I also found an interesting little area of striking diversity in the sameness of the Hypericum sea. Granted the diversity was mostly invasive, but it was still refreshing. Just off the fire road, a clearing held Bull Thistle, Black Mustard, Poison Hemlock, a prickly-leaved yellow-flowered Composite of unknown species, Trailing Blackberry and a Juncus (the only two native plants that I could ID in the lot). I found the heterogeneity inviting after all that Hypericum so I poked further in. And I found something even more interesting.

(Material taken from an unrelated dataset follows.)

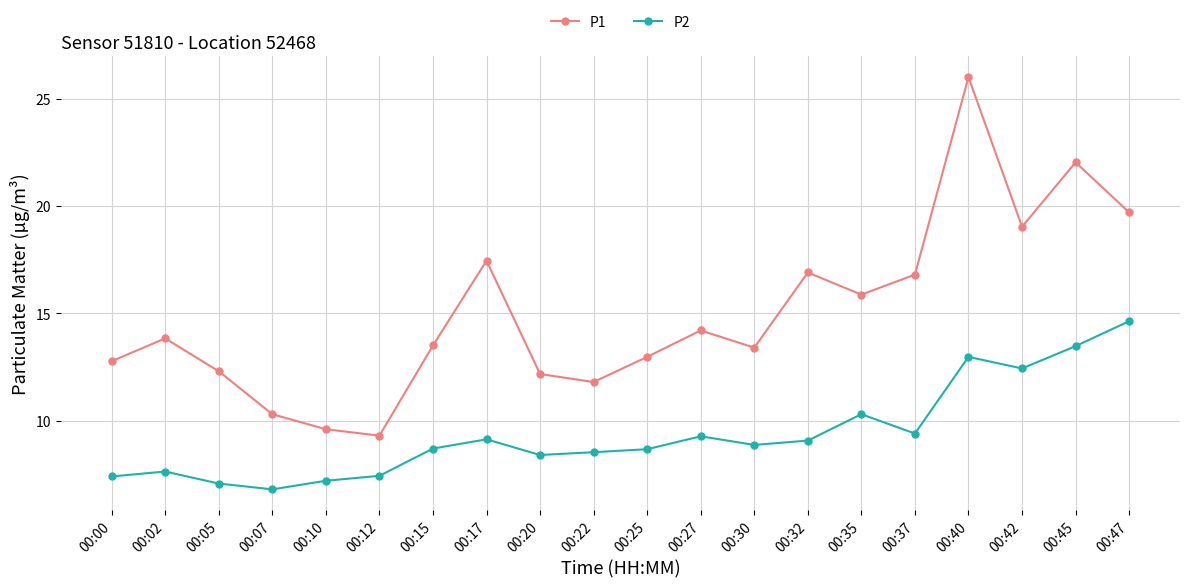

What value does the P1 series have at 00:22?

11.8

A worn-in rabbit run caught my eye, so I bent down for a closer look. The Oxalis leaves had been nipped from their stalks all around the run. There was a cluster of soft rabbit pellets pressed flat in the middle of the run, still glistening wet, as if I’d interrupted an instance of lagomorphic coprophagy. Beside the pellets were two even more interesting little piles. One, of neatly-snipped fresh Hypericum leaves, the cut ends sharply angled. The other pile was of Hypericum seed capsules, the stalks again neatly snipped at an angle. The capsules had been opened from the side, and still spilled a few of their tiny seeds onto the ground.



We piled back into the cars as the sun set and headed back to Venture. Once there, I quartered the fox that I’d skinned and cleaned, rubbed the meat with salt and rosemary, and roasted it over the fire. It turned out delicious.



That night we had a potluck (at which I presented the fox meat) and a party. We played ridiculous and hilarious party games. My favorite was as follows:

The players are divided into two groups, one on each side of the room. They are given a time limit to disguise one of their number using any or all of the items of clothing found on their side of the room, while separated from each other by a sheet or other opaque divider. When the time is up, the sheet is dropped, and the disguised individuals face each other. The first team to guess the identity of the other’s disguised person gets a point.





Both teams and onlookers were in stitches by the end. I laughed so hard that my whole head hurt.